Jak wyglądało wtedy moje odżywianie. Jadłam "wszystko", nie gardząc łakociami. Próbowałam wszystkich zapisanych przez lekarza leków, ale starałam się zażywać ich jak najmniej. Wyobrażałam sobie, co blokuje mój oddech - wydzielina, skurcz oskrzeli... Gdy więc przeczytałam o śluzotwórczym działaniu pewnych produktów, odstawiłam wieprzowinę i starałam się ograniczyć spożycie pszenicy i słodyczy. Leki przestałam brać, a w chwilach paniki pracowałam z oddechem i stosowałam mudry. Po roku duszności stopniowo słabły i nie miałam nawrotów. Po dwóch latach powróciłam do wieprzowiny. Nadal jadłam wszystko, pogarszało się trawienie i stan stawów, zaczęłam tyć (dzisiaj wiem, że z powodu złej diety i niedoborów). Jedno dobre, że nie słyszałam o kandydozie i w związku z tym nie próbowałam z nią walczyć, co stworzyłoby wolną przestrzeń dla groźnych bakterii!

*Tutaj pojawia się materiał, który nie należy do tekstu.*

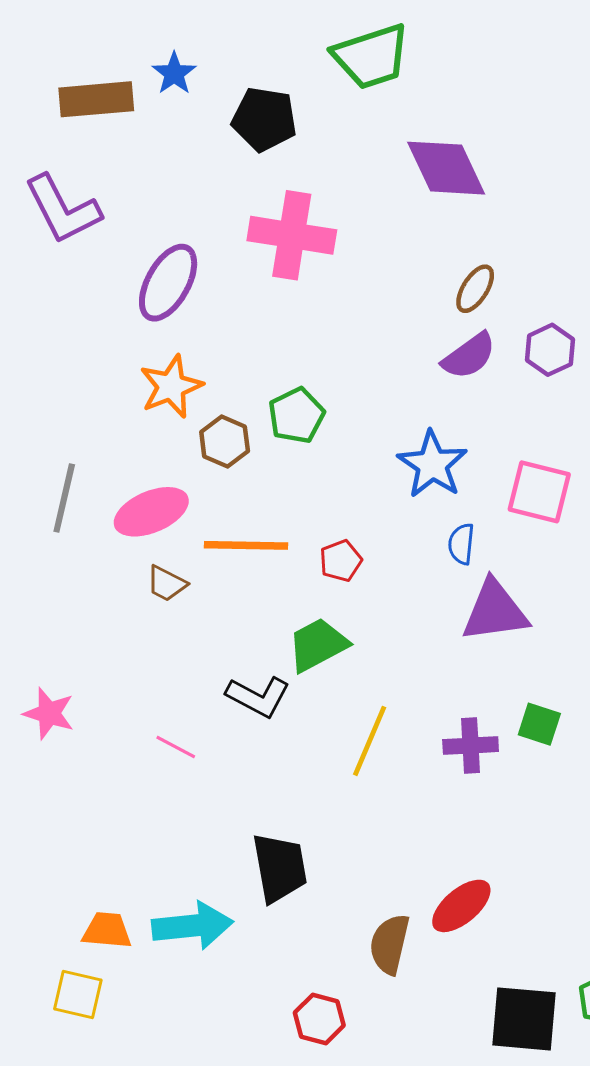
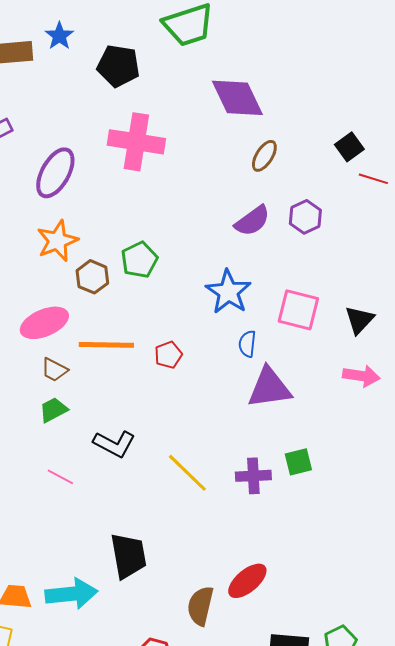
brown ellipse: (475, 289) -> (264, 156), moved
green trapezoid: (318, 645) -> (53, 410), moved, size x0.7
green square: (539, 724) -> (298, 462), turned -32
yellow line: (370, 741) -> (187, 473), turned -69

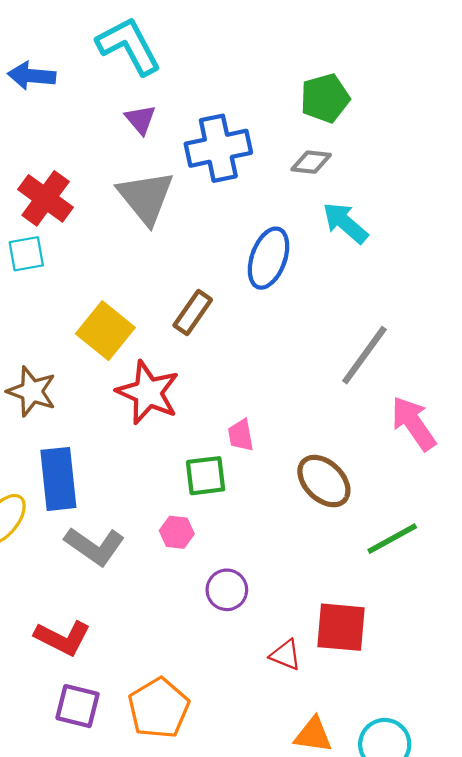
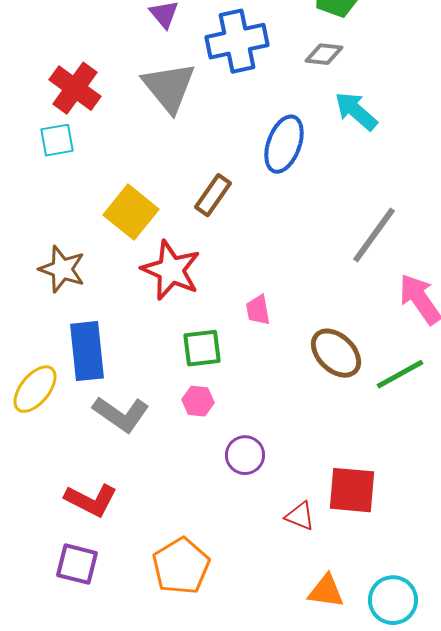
green square: (206, 476) -> (202, 348), moved
green line: (392, 539) -> (400, 374), moved
purple square: (78, 706) -> (77, 564), moved

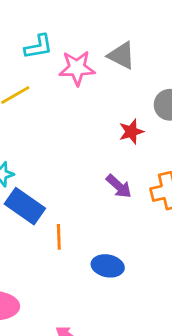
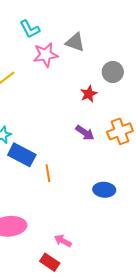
cyan L-shape: (38, 47) -> (30, 29), moved, turned 80
blue ellipse: (108, 266) -> (104, 190), moved

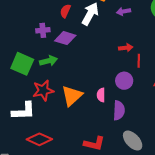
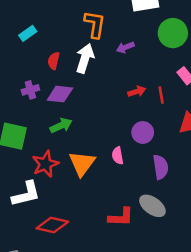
green arrow: (48, 61) -> (61, 126), moved
red line: (139, 61) -> (161, 95), moved
purple semicircle: (119, 110) -> (161, 167), moved
gray ellipse: (133, 141) -> (152, 206), moved

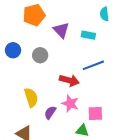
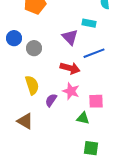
purple triangle: (61, 30) -> (70, 37), moved
gray circle: (40, 55) -> (34, 48), moved

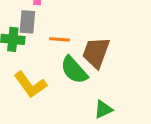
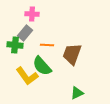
gray rectangle: (27, 22) -> (25, 33), turned 35
green semicircle: (74, 70) -> (42, 66), moved

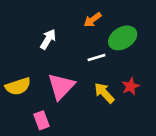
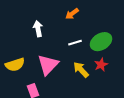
green ellipse: (123, 38) -> (101, 42), moved
white arrow: (48, 39) -> (38, 29), turned -42

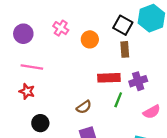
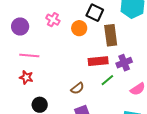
black square: (123, 25) -> (95, 13), moved
brown rectangle: (125, 49) -> (111, 35), size x1.5
green line: (118, 100) -> (107, 80), turned 32

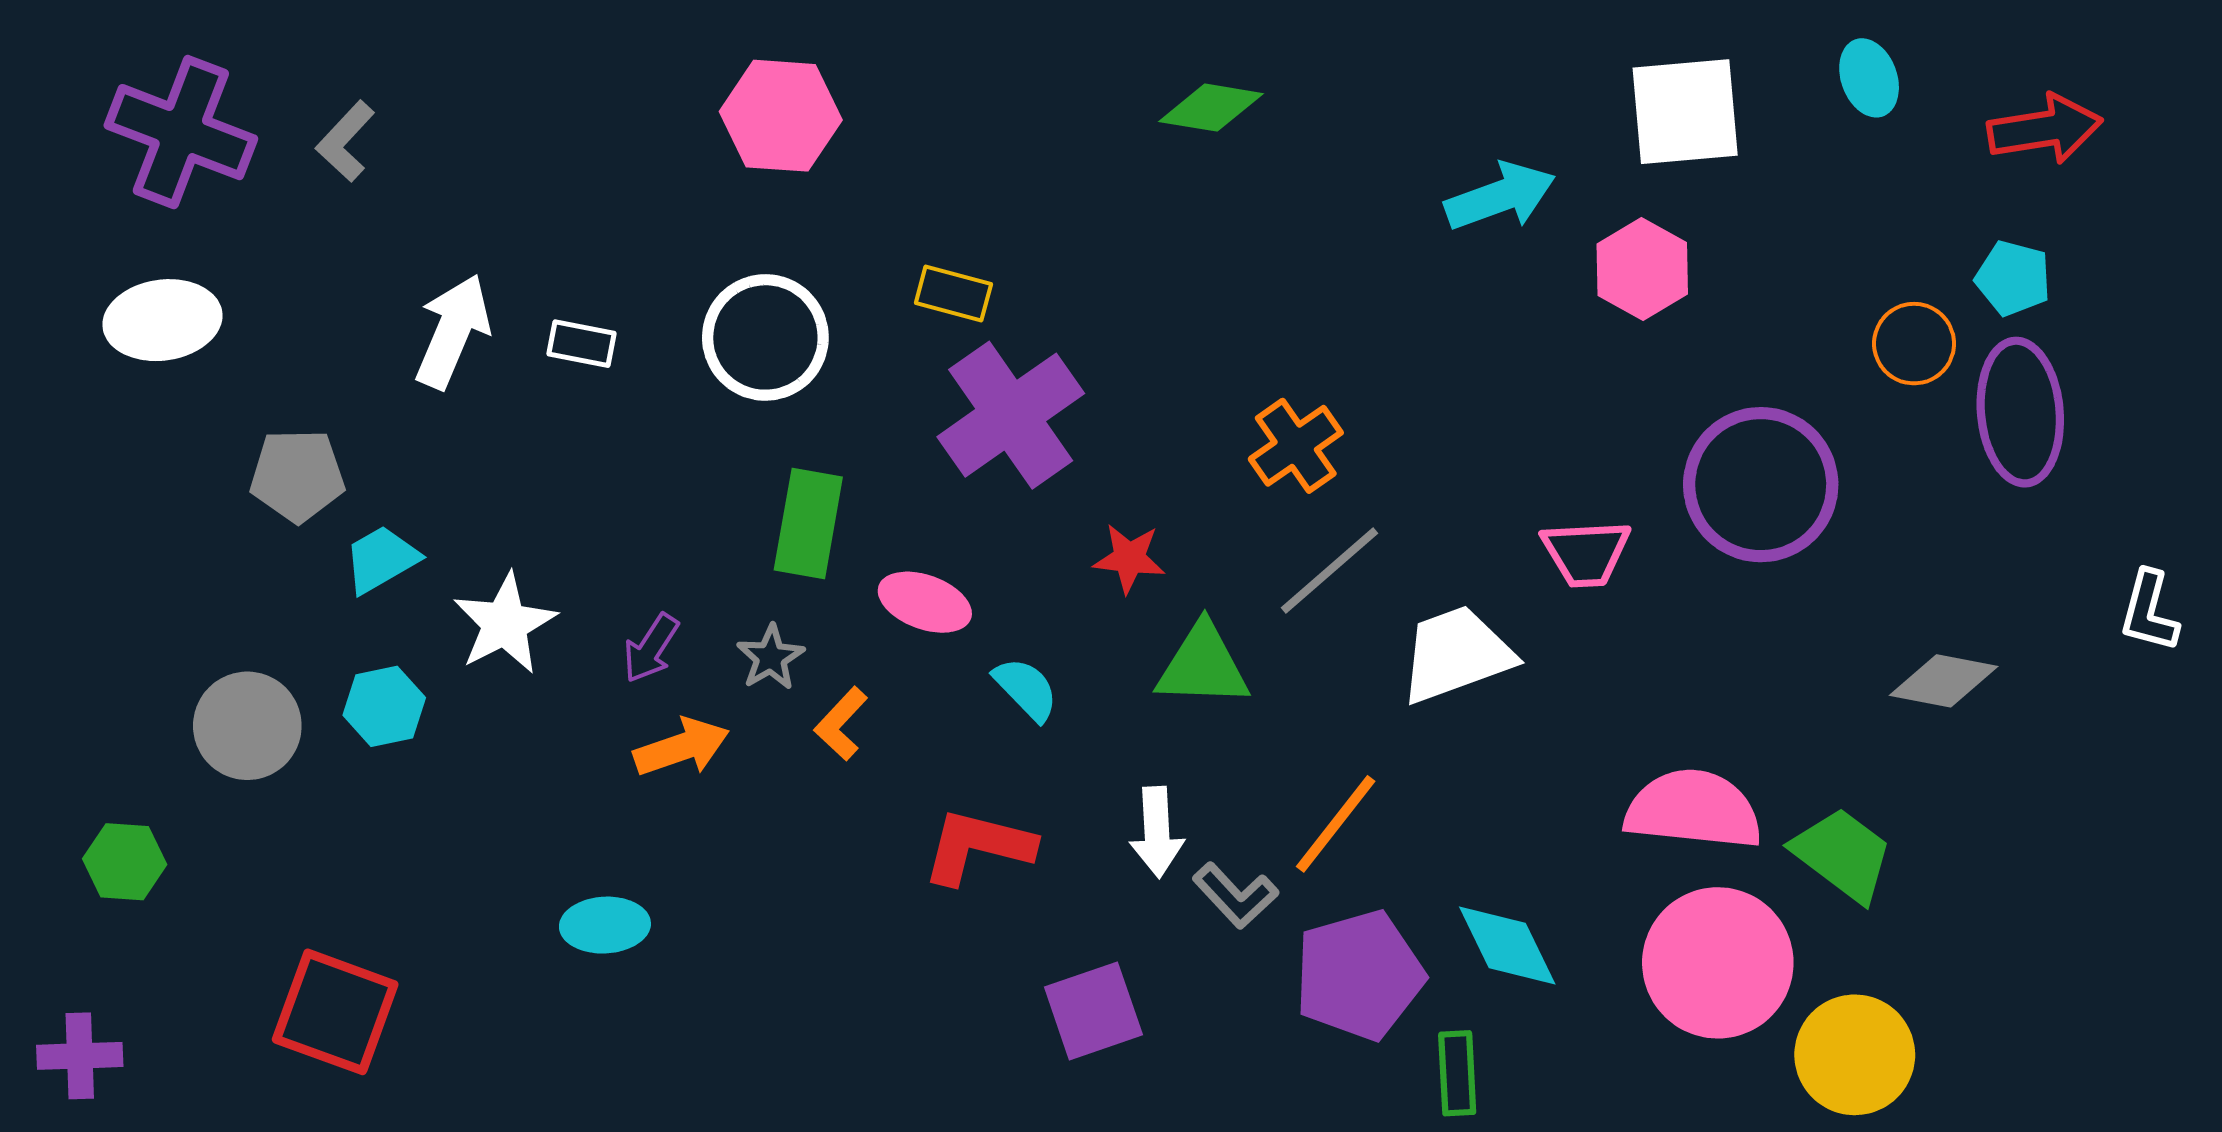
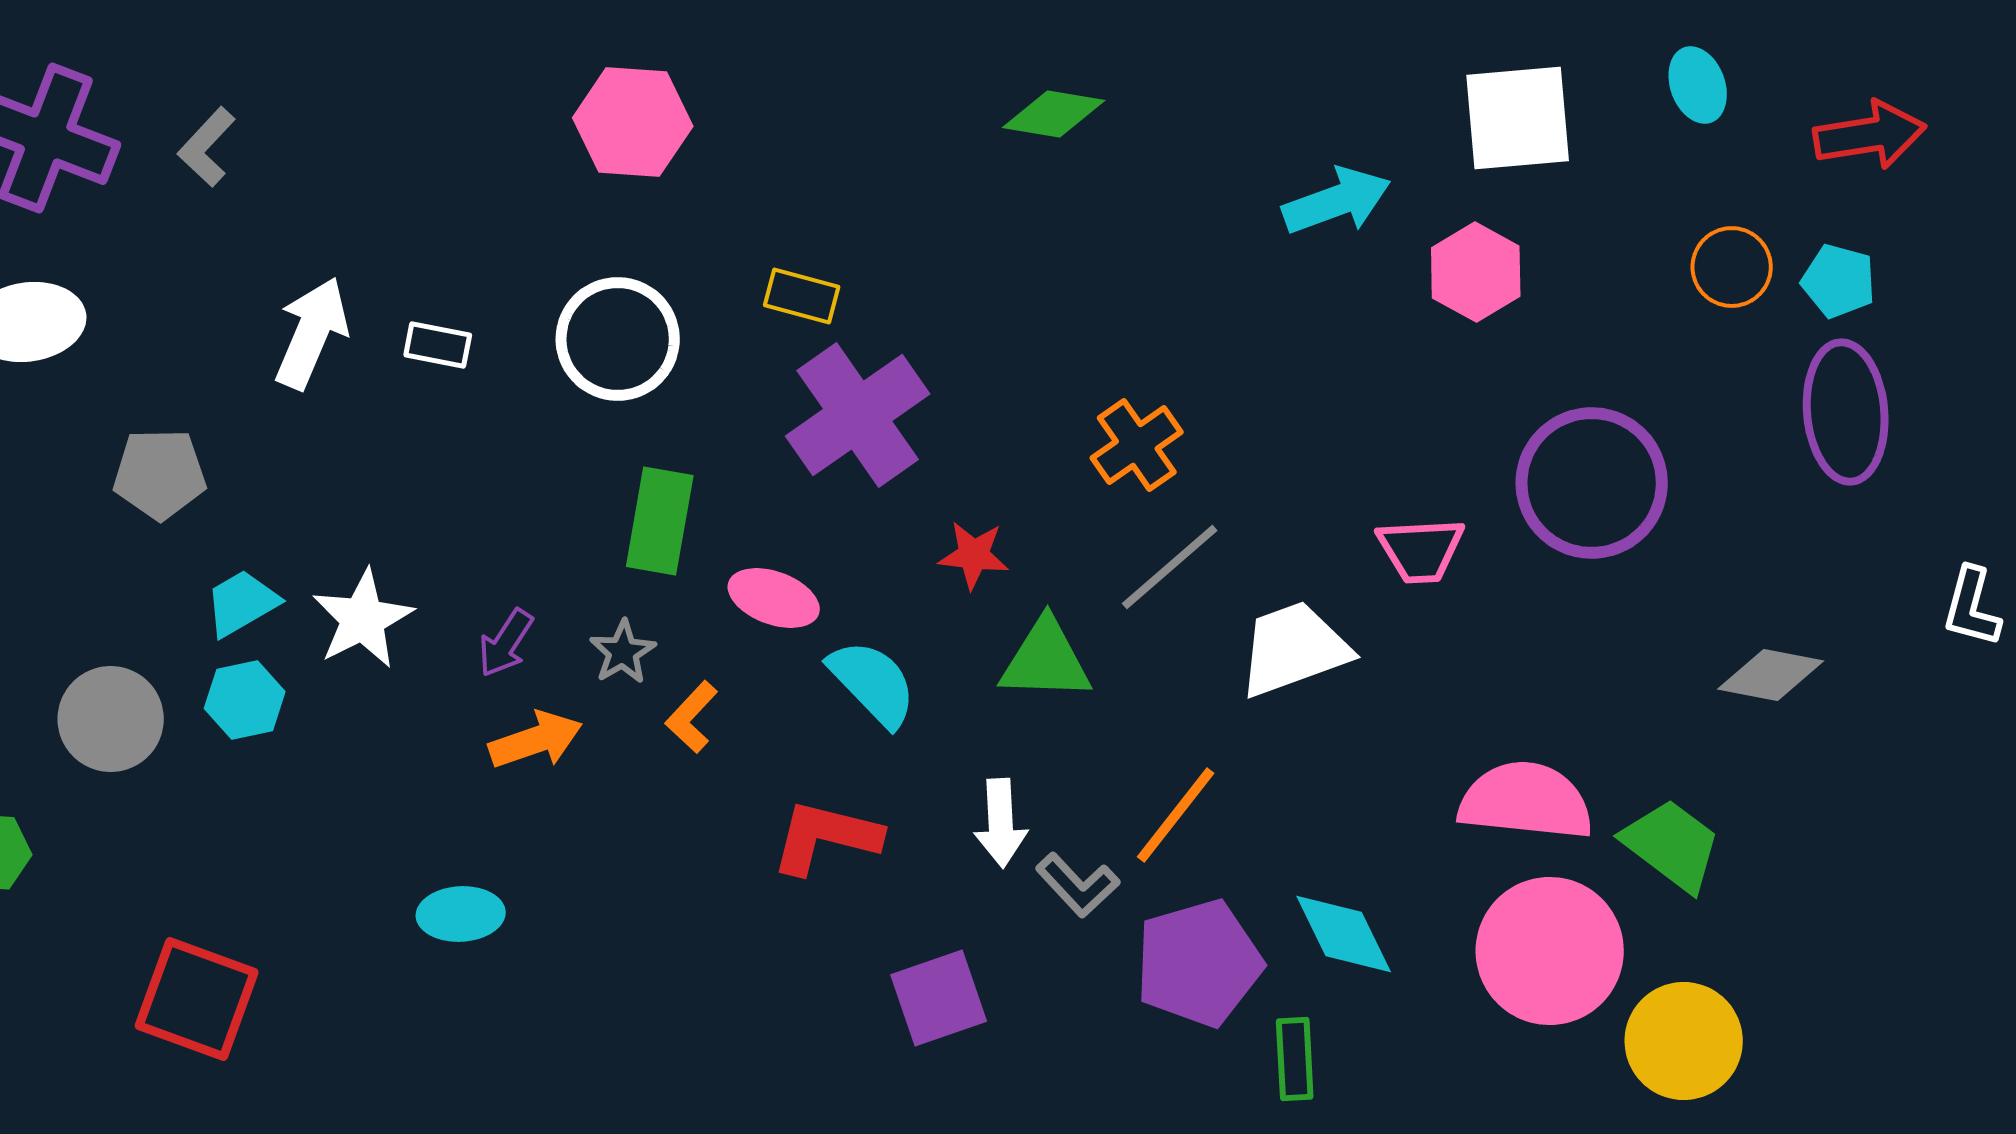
orange circle: (1914, 344) -> (1732, 267), moved
cyan trapezoid: (381, 559) -> (242, 603), moved
cyan semicircle: (1026, 689) -> (873, 683), size x1.4

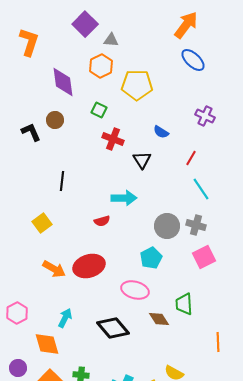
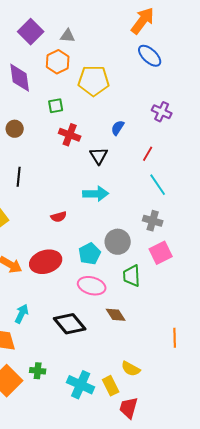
purple square: (85, 24) -> (31, 32), moved
green square: (99, 110) -> (56, 106), turned -35
brown circle: (55, 120) -> (15, 129), moved
blue semicircle: (161, 132) -> (118, 128), turned 91
cyan arrow: (124, 198) -> (96, 194), moved
gray circle: (167, 226) -> (118, 242), moved
cyan pentagon: (151, 258) -> (90, 254), moved
green trapezoid: (184, 304) -> (132, 276), moved

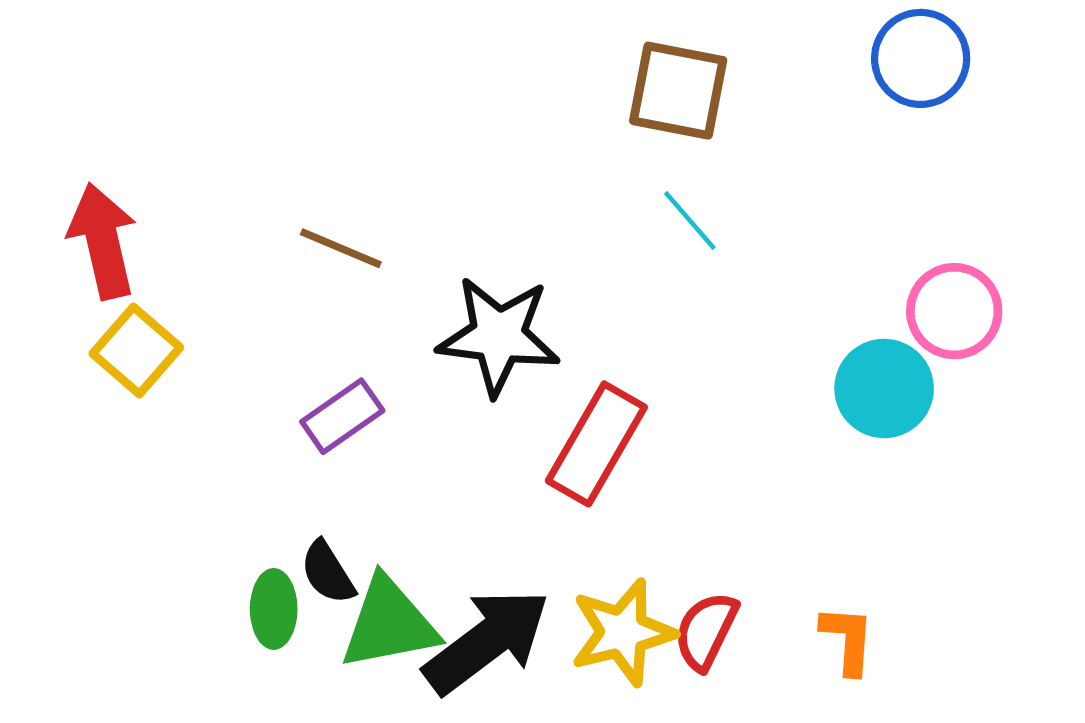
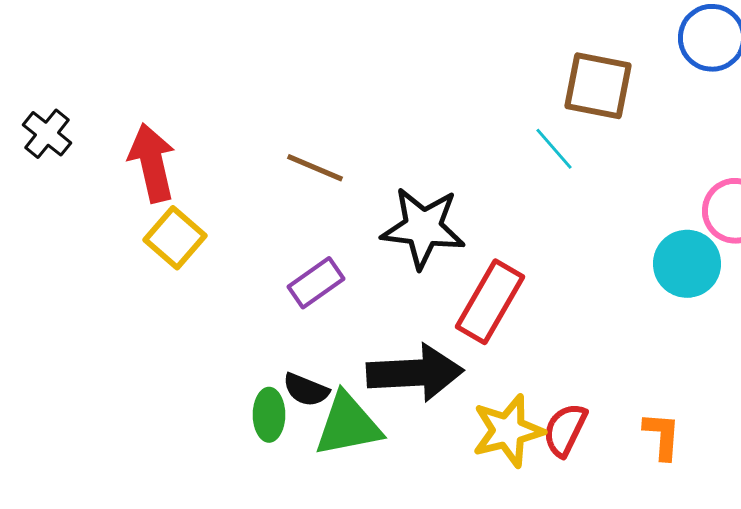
brown square: (678, 91) -> (598, 86), moved
black semicircle: (328, 572) -> (306, 390), turned -36
black arrow: (487, 641) -> (415, 373), moved, turned 34

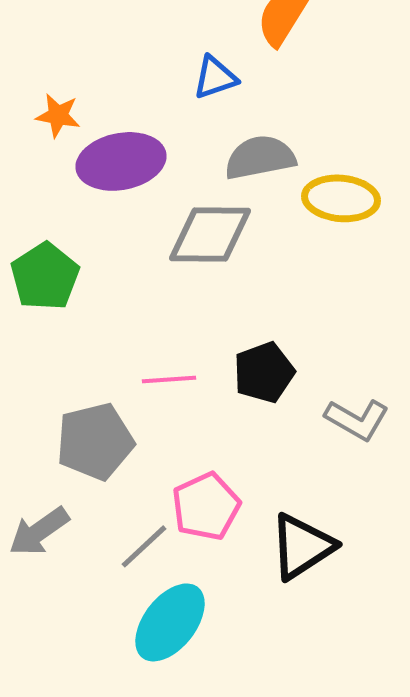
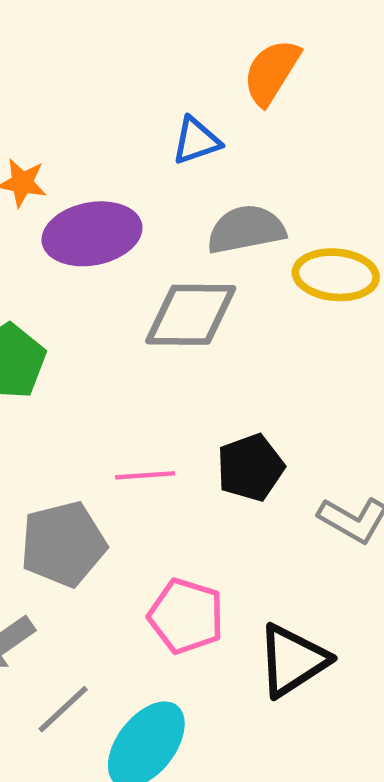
pink pentagon: (206, 506) -> (186, 616), turned -30
gray line: (144, 546) -> (63, 709), moved

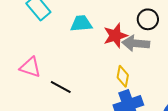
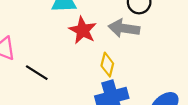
red star: (115, 36) -> (83, 30), moved, turned -30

Gdy od stycznia 2005 roku zaczęłam stosować MO, nasilały się istniejące dolegliwości i wracały te, o których zapomniałam, a więc choćby straszny kaszel i duszności. Powtarzały się stare sny, ale po paru przebytych infekcjach wszystko minęło (z leków początkowo stosowałam aconitum, euphorbium do nosa, do tego tabletki emskie, siemię lniane, później także prawoślaz, z czasem - zero leków, tylko maceraty). Jednak integralną składową postępowania prozdrowotnego są:
- odpowiednia dieta - DP, wykluczająca pieczywo, mleko i wszystko to, co nam szkodzi oraz uzupełniający dietę
- KB - dla wyrównania niedoborów
- a także zachowanie spokoju, niepoddawanie się niszczącym przeżyciom (nie to, bym się zamieniła w ciepłe kluchy, bo zawsze silnie przeżywałam uczucia, emocje, ale nauczyłam się to kontrolować).
Niestety, trochę późno to odkryłam, dlatego i mój powrót do zdrowia ciągnął się dłużej, niż to konieczne. Pewną rolę w zdrowieniu odegrały zioła - mieszanka na drogi oddechowe; ssanie oleju; zakraplanie nosa alocitem; twierdzę jednak, że ostatecznie samowyleczenie nastąpiło po odstawieniu pieczywa od kwietnia 2009 i wreszcie, po całkowitym odcięciu od koryta słodyczy i potraw typowo węglowodanowych.
Teraz Twoja kolej - co z tą wiedzą zrobisz, to Twoja rzecz.